Five decades and still Kool
Jul 22, 2013
By Starla Pointer
Of the News-Register
“Whether it’s for three people or 300,000, when we hit that stage, we feel that same energy,” said Kool himself, also known as Robert Bell.
Bell gave himself the nickname as an adolescent. He had just moved from Ohio to New Jersey with their family. “Everybody in Jersey City had a nickname, you know?” he recalled. “There was a guy named ‘Cool’ and I liked that, so I spelled mine with a K. The rest is history.”
The band he formed in 1964 is still going strong. It’s the longest-running R&B group out there, with four of its eight original members part of the action.
“We’re family,” Kool said of his bandmates during a phone interview from Albuquerque, N.M. “Families don’t agree on everything, of course, but we agree on enough. It’s been great.”
They tour extensively and play all over the world these days. This week, they’ll be in Yamhill County to play a Saturday night show at Spirit Mountain Casino.
The concert will start at 8 p.m. in the casino’s concert hall. A few tickets are left, starting at $25. For more information, check the casino website, at www.spiritmountain.com.
Kool, who was 14, first put together the band with his brother, sax player Ronald Bell, and friends Dennis Thomas and George Brown.
They had always gravitated toward music, Kool said. “Music was in our house,” he said. “Our grandmother played piano; our father was a boxer, but he was around a lot of musicians like Thelonious Monk and Dizzy Gillespie. He boxed in Cuba when a lot of jazz musicians hung out there, like Miles Davis.”
Influenced by the jazz greats, he and his gang first called themselves the Jazziacs. They changed the name to the Soul Town Band when they started playing backup for a Motown-wannabe revue in Jersey City.
“We had to learn the Motown hits, because that’s what the local talent wanted to sing,” Kool recalled. “By doing that, our music started to change from jazz to R&B.”
When they left the revue, they changed the name again, this time to Kool and the Flames.
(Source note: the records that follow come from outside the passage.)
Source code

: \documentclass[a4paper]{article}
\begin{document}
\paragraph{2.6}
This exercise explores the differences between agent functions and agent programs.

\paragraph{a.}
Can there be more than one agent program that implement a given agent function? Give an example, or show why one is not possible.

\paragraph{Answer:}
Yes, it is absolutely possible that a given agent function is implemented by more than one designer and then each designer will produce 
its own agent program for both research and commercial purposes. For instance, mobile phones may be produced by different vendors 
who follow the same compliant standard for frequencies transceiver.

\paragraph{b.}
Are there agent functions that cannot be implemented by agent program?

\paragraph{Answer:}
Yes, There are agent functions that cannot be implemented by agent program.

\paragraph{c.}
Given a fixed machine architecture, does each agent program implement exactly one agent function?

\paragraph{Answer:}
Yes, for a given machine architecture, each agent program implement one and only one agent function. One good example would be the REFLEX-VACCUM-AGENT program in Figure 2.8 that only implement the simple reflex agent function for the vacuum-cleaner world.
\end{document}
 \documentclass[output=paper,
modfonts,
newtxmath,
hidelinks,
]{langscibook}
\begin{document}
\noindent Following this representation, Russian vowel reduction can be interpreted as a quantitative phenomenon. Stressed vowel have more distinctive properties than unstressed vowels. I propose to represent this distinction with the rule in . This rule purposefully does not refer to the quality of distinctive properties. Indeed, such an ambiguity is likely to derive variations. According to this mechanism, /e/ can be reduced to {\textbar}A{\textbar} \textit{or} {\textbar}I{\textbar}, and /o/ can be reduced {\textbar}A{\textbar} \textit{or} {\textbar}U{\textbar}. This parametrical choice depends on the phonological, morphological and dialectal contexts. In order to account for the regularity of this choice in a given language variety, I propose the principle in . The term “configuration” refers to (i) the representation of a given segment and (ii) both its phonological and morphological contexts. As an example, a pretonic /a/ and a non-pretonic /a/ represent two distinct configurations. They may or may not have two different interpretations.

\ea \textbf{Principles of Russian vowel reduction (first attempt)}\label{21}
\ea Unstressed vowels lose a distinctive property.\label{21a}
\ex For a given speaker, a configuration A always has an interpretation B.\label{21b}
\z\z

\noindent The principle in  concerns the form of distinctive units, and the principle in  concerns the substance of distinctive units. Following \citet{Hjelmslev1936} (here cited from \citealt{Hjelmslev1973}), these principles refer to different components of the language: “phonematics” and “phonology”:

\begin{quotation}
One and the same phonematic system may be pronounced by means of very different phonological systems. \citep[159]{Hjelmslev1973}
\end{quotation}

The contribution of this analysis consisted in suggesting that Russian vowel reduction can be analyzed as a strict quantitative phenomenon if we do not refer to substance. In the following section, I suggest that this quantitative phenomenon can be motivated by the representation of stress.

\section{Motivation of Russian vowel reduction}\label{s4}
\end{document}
But James Brown was calling his group the Famous Flames at the time, and “we didn’t want a problem with the Godfather,” Kool said, so they became Kool and the Gang.
The new name became permanent when they released their debut album, titled Kool & the Gang, in 1969. Mostly instrumental, it quickly spawned a Top 40 hit of the same name. “That was exciting,” Kool recalled.
From the beginning, Kool & the Gang’s sound was unmistakable not just only for the tunes, but because of the instrumentation. In addition to the guitars, drums and keyboards standard at the time, the group included saxes, trumpets and trombones.
“Horns are our signature. You hear Kool & the Gang, you always hear horns,” he said.
Kool said he considers his own instrument, the bass, along with the drums the foundation of the music. On top of that rhythm, the group layers keyboards, guitars and the horns. “It’s like building a house,” he said.
More albums and hit singles followed the first one. Soon the group was known for a string of hits -- “Get Down on It,” “Ladies’ Night,” “Hollywood Swinging, Jungle Boogie,” “Fresh,” “Joanna,” “Cherish.” It’s biggest hit, 1980 “Celebration,” became an anthem.
Kool said he still loves playing those songs. In fact, the part of the band’s show he enjoys most is the section focusing on the ‘70s.
In recent years, he and his gang have toured with Van Halen and played with Kidd Rock and other artists. They’ve even been approached about doing a musical based on their library of music -- something they want to get back to when they’re not quite so busy, Kool said.
This year, for the very first time, they’re putting out a holiday collection. And next year they plan to do a new album, their first since 2005. A 50-year celebration, it will feature new material and classics performed by guest artists as well as Kool & the Gang.